Reproduce word for word the passage of the Dire Straits history below that begins with the words containing "The album was" and ends with "1 in Italy.".

__PAGE EXCERPT__:
****************************************

1987–1990: First break-up

After the Brothers in Arms tour ended, Mark Knopfler took a break from Dire Straits, and, during 1987, he concentrated on solo projects and film soundtracks. Dire Straits regrouped in 1988 for the Nelson Mandela 70th Birthday Tribute concert, staged on 11 June 1988 at Wembley Stadium, in which they were the headline act. They were joined for their set by Eric Clapton, who performed his hit " Wonderful Tonight" with the group and played rhythm guitar on the other songs performed by the band, while guitarist Jack Sonni was absent. [71] Soon afterwards, Williams and Sonni left the band. [72]

A 1989 signed Knopfler guitar at the Blues bar in Chicago

Mark Knopfler announced the dissolution of Dire Straits in September 1988. He told Rob Tannenbaum in Rolling Stone: "A lot of press reports were saying we were the biggest band in the world. There's not an accent then on the music, there's an accent on popularity. I needed a rest." [73] The tremendous success of the Brothers in Arms album and the tour that went with it left the band members under a significant amount of stress, and Knopfler announced that he wanted to work on more personal projects. A best of / greatest hits compilation Money for Nothing, was released in October 1988 and reached number one in the UK. [35] The group's first hit single " Sultans of Swing" was re-released as a single in the UK to promote the album. [74] Also in 1988, John Illsley released his second solo album, Glass, which featured Mark Knopfler, Alan Clark, Guy Fletcher and Chris White. [75] During this period, Alan Clark joined Eric Clapton's band for three years, during which time Knopfler also briefly joined Eric's band.

In 1989, over a meal at a Notting Hill wine bar, [71] Knopfler formed the Notting Hillbillies, a country band featuring Guy Fletcher, Brendan Croker, and Steve Phillips, and their manager, Ed Bicknell, on drums. The Notting Hillbillies' one album, Missing...Presumed Having a Good Time, with its single "Your Own Sweet Way", was released in 1990. The Notting Hillbillies toured for the remainder of the year and appeared on Saturday Night Live. Knopfler further emphasised his country music influences on his 1990 collaboration with the guitarist Chet Atkins, Neck and Neck. [76]

In 1990, Dire Straits performed alongside Elton John and Eric Clapton at Knebworth Festival, playing "Solid Rock", "Money for Nothing" and "I Think I Love You Too Much". Knopfler explained that the latter was an experimental song and was unsure if they should record it on a following record. [77] The song, a blues rock track with solos by Knopfler and Clapton, also appeared on the 1990 album Hell To Pay as a gift [78] to Canadian blues/jazz artist Jeff Healey from Knopfler. This was prior to the time that Knopfler, Illsley and manager Ed Bicknell decided to reform the band the following year. [79]

1991–1995: Resurrection, final albums and final dissolution

In early 1991, Dire Straits reunited. Retaining Bicknell as their manager, Dire Straits comprised only four members once again: Clark, Fletcher, Illsley and Knopfler. [79] The band began recording a new album, produced by Knopfler, Clark and Fletcher, integrating new session musicians, including steel guitarist Paul Franklin and percussionist Danny Cummings. Saxophonist Chris White returned, and guitarist Phil Palmer filled the vacancy left by Sonni. The new album also included Toto drummer Jeff Porcaro, and session drummer Chris Whitten joined the band for the subsequent world tour. [80]

Dire Straits released their sixth studio album, On Every Street, in September 1991, which turned out to be their final studio release. It was met with more moderate success and mixed reviews, as well as a significantly reduced audience. Some retrospective reviewers, including the All Music Guide, [81] dubbed On Every Street an "underwhelming" follow-up to Brothers in Arms. However, it had sold 15 million copies by 2008, [82] and on release it went straight to number 1 in the UK Albums Chart. [83] The album also reached number 1 in numerous European countries and Australia and was particularly successful in France, where it achieved Diamond certification. In the United States it peaked at number 12. [25] [27]

The album was produced by Mark Knopfler, Alan Clark, and Guy Fletcher. Several singles were released from the album, some of which achieved success in Europe, Australasia and the United States; however, none were successful in the UK. [84] An edited version of the opening track " Calling Elvis" was the first single released from the album. With a video based on the 1960s television show Thunderbirds, the track charted at number 21 on its first week in the UK Singles Chart but dropped out of the charts within four weeks. The track fared much better elsewhere however, reaching the top 10 in Australia, New Zealand and throughout Europe, peaking as high as the number 2 position in several countries, including Denmark and Switzerland, and number 1 in Italy.

****************************************

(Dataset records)
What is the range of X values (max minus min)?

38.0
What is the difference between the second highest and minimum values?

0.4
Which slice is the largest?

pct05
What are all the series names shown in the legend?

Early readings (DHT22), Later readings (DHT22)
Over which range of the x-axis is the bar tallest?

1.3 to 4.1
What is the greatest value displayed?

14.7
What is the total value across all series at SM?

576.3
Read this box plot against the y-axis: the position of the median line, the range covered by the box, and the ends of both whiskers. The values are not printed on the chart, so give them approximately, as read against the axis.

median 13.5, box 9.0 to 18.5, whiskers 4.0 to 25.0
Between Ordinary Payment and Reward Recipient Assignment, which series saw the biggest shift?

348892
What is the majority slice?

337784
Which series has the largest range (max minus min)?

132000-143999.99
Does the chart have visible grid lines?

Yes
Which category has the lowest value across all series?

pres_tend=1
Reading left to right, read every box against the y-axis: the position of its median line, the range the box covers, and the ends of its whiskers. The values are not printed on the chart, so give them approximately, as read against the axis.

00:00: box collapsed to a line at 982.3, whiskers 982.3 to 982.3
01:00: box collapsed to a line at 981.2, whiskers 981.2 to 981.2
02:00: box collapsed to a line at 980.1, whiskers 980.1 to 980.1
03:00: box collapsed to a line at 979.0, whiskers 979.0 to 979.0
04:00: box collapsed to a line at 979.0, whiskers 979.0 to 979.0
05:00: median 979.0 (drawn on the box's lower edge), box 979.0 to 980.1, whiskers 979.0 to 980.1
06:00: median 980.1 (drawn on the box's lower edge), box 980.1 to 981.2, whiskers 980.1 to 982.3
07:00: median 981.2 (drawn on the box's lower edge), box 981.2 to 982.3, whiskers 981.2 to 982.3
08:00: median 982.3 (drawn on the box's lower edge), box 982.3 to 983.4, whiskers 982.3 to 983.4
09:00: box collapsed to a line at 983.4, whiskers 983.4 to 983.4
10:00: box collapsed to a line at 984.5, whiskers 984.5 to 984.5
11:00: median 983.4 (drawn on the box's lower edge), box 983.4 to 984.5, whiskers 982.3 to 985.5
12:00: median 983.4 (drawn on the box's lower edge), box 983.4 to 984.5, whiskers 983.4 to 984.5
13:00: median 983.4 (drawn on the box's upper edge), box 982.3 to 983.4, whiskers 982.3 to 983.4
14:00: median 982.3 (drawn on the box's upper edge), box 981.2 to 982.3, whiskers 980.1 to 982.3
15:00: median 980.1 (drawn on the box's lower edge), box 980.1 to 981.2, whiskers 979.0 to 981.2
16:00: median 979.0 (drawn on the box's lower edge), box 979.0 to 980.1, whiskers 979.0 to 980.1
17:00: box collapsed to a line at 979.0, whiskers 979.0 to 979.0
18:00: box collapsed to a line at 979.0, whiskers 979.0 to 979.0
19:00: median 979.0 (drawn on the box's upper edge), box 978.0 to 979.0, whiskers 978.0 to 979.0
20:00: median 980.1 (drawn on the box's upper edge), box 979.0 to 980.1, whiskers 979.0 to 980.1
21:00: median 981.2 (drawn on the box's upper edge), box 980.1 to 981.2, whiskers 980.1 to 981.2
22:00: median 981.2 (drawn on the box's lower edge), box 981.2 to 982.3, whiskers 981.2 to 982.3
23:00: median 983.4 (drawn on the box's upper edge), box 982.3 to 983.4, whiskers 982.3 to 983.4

****************************************

__ANSWER SECTION__:
The album was produced by Mark Knopfler, Alan Clark, and Guy Fletcher. Several singles were released from the album, some of which achieved success in Europe, Australasia and the United States; however, none were successful in the UK. [84] An edited version of the opening track " Calling Elvis" was the first single released from the album. With a video based on the 1960s television show Thunderbirds, the track charted at number 21 on its first week in the UK Singles Chart but dropped out of the charts within four weeks. The track fared much better elsewhere however, reaching the top 10 in Australia, New Zealand and throughout Europe, peaking as high as the number 2 position in several countries, including Denmark and Switzerland, and number 1 in Italy.